Artificial Intelligence can't operate effectively without contemplation time
Lilian Weng, co-founder of Thinking Machines Lab and a former VP of AI Safety & Robotics at OpenAI, has been advocating for a shift in the future of AI. Instead of prioritising speed, the focus should be on how well AI thinks, to avoid hallucinations and biased results. This approach aims to ensure not only better performance but also transparency, safety, and trust in AI systems.
Weng has written an article titled "Why We Think", explaining how giving language models the ability to "think" at test time can lead to significantly better performance. Methods like sequential revision and reinforcement learning on checkable tasks enable this progress by optimising for correctness, allowing models to learn not just to answer but to reason their way to better answers.
Some users employ external tools like code interpreters or knowledge bases to offload certain steps in AI reasoning. However, Weng's focus is on internal strategies that can be built into AI models. For instance, "thinking tokens" are being injected to slow down reasoning in AI models, giving them "thinking time" to engage in more deliberate, multi-step reasoning.

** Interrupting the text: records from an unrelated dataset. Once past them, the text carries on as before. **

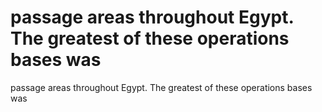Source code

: # passage areas throughout Egypt. The greatest of these operations bases was

passage areas throughout Egypt. The greatest of these operations bases was
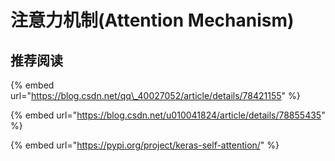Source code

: # 注意力机制\(Attention Mechanism\)



## 推荐阅读

{% embed url="https://blog.csdn.net/qq\_40027052/article/details/78421155" %}

{% embed url="https://blog.csdn.net/u010041824/article/details/78855435" %}

{% embed url="https://pypi.org/project/keras-self-attention/" %}



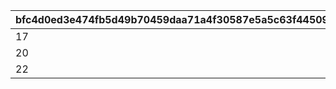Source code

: |bfc4d0ed3e474fb5d49b70459daa71a4f30587e5a5c63f44509bb8c5324aaf35|80f3cc8f0e120e11cf85cff4083e9b1350748887c9714e44b4cc88880ef9a813|d24d27ac6165e35360c272f12ee99e956fd804df72b278f32e06c2ddcf9fae65|35d7b4752274ebf5ace20748707c5e0829f3c7ba527dbc0a5f0a64eeb65d95f3|e5a3dd85054fc5b0d25f1ba23663c1b327965a69e67fa774a65bf4986d719575|
| --- | --- | --- | --- | --- |
|17|0|-1|39990|10001|
|20|0|-1|47490|10002|
|22|0|-1|52490|10003|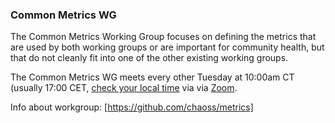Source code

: ### Common Metrics WG

The Common Metrics Working Group focuses on defining the metrics that are used by both working groups or are important for community health, but that do not cleanly fit into one of the other existing working groups. 

The Common Metrics WG meets every other Tuesday at 10:00am CT (usually 17:00 CET, [check your local time](http://arewemeetingyet.com/Chicago/2019-02-05/10:00/b/CHAOSS%20Common%20Metrics%20WG#eyJ1cmwiOiJodHRwczovL3Vub21haGEuem9vbS51cy9qLzcyMDQzMTI4OCJ9) via via [Zoom](https://unomaha.zoom.us/j/720431288).

Info about workgroup: [https://github.com/chaoss/metrics] 
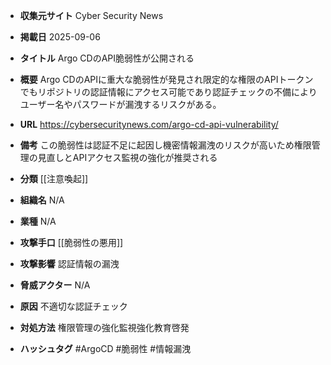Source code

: - **収集元サイト**
Cyber Security News

- **掲載日**
2025-09-06

- **タイトル**
Argo CDのAPI脆弱性が公開される

- **概要**
Argo CDのAPIに重大な脆弱性が発見され限定的な権限のAPIトークンでもリポジトリの認証情報にアクセス可能であり認証チェックの不備によりユーザー名やパスワードが漏洩するリスクがある。

- **URL**
https://cybersecuritynews.com/argo-cd-api-vulnerability/

- **備考**
この脆弱性は認証不足に起因し機密情報漏洩のリスクが高いため権限管理の見直しとAPIアクセス監視の強化が推奨される

- **分類**
[[注意喚起]]

- **組織名**
N/A

- **業種**
N/A

- **攻撃手口**
[[脆弱性の悪用]]

- **攻撃影響**
認証情報の漏洩

- **脅威アクター**
N/A

- **原因**
不適切な認証チェック

- **対処方法**
権限管理の強化監視強化教育啓発

- **ハッシュタグ**
#ArgoCD #脆弱性 #情報漏洩

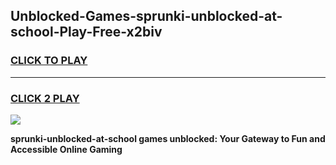 
## Unblocked-Games-sprunki-unblocked-at-school-Play-Free-x2biv
<h3>
<a href="https://premium76.site?title=sprunki-unblocked-at-school&ref=18A1">CLICK TO PLAY</a></h3>
<hr>

<h3>
<a href="https://premium76.site?title=sprunki-unblocked-at-school&ref=18A1">CLICK 2 PLAY</a>
  
</h3>

<a href="https://premium76.site?title=sprunki-unblocked-at-school&ref=18A1"><img src="https://clearcache.store/games.png"></a>


**sprunki-unblocked-at-school games unblocked: Your Gateway to Fun and Accessible Online Gaming**
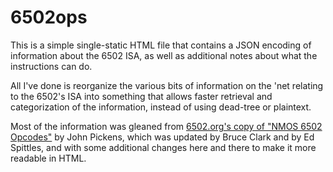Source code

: 6502ops
=======

This is a simple single-static HTML file that contains a JSON encoding of
information about the 6502 ISA, as well as additional notes about what the
instructions can do.

All I've done is reorganize the various bits of information on the 'net relating
to the 6502's ISA into something that allows faster retrieval and categorization
of the information, instead of using dead-tree or plaintext.

Most of the information was gleaned
from [6502.org's copy of "NMOS 6502 Opcodes"](6502) by John Pickens, which was
updated by Bruce Clark and by Ed Spittles, and with some additional changes here
and there to make it more readable in HTML.

[6502]: http://www.6502.org/tutorials/6502opcodes.html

This approach mirrors Daniel Kahneman’s dual-process theory, moving from fast, instinctive responses to slower, more logical reasoning. Techniques such as chain-of-thought (CoT) prompting and test-time compute help models break down problems into intermediate reasoning steps, reflect, and revise their outputs. This process improves accuracy and performance on complex tasks.
Allowing extra computation at inference time transforms thinking itself into a resource. Techniques such as beam search, best-of sampling, and sequential revision help guide the model to consider multiple solution paths and choose the best one. This reasoning process enables smaller models, when given more "thinking time", to achieve results comparable to much larger models that rely on direct, single-step decoding.
Reinforcement learning on tasks with verifiable correctness further optimises the model’s ability to reason rather than just recall patterns. Hence, the core insight is that giving models the ability to "think longer" — by dynamically allocating computation and iteratively refining their answers — enables them to handle complexity and reasoning challenges more effectively, resulting in higher quality outputs.
Moreover, latent-variable training is being explored to model hidden thought processes in AI systems explicitly. The full breakdown of the logic and theory behind AI reasoning can be found here.
In summary, giving AI models "thinking time" leads to better answers because it enables iterative, reflective reasoning akin to human deliberation, improving problem-solving and answer correctness beyond rapid, one-shot response generation.
Artificial-intelligence models, like those proposed by Lilian Weng, are being designed to think more like humans, engaging in deliberate, multi-step reasoning to improve accuracy and performance. This is achieved through strategies like 'thinking tokens' and techniques such as chain-of-thought prompting, which transform inference time into a thought resource, optimizing for correctness rather than just speed.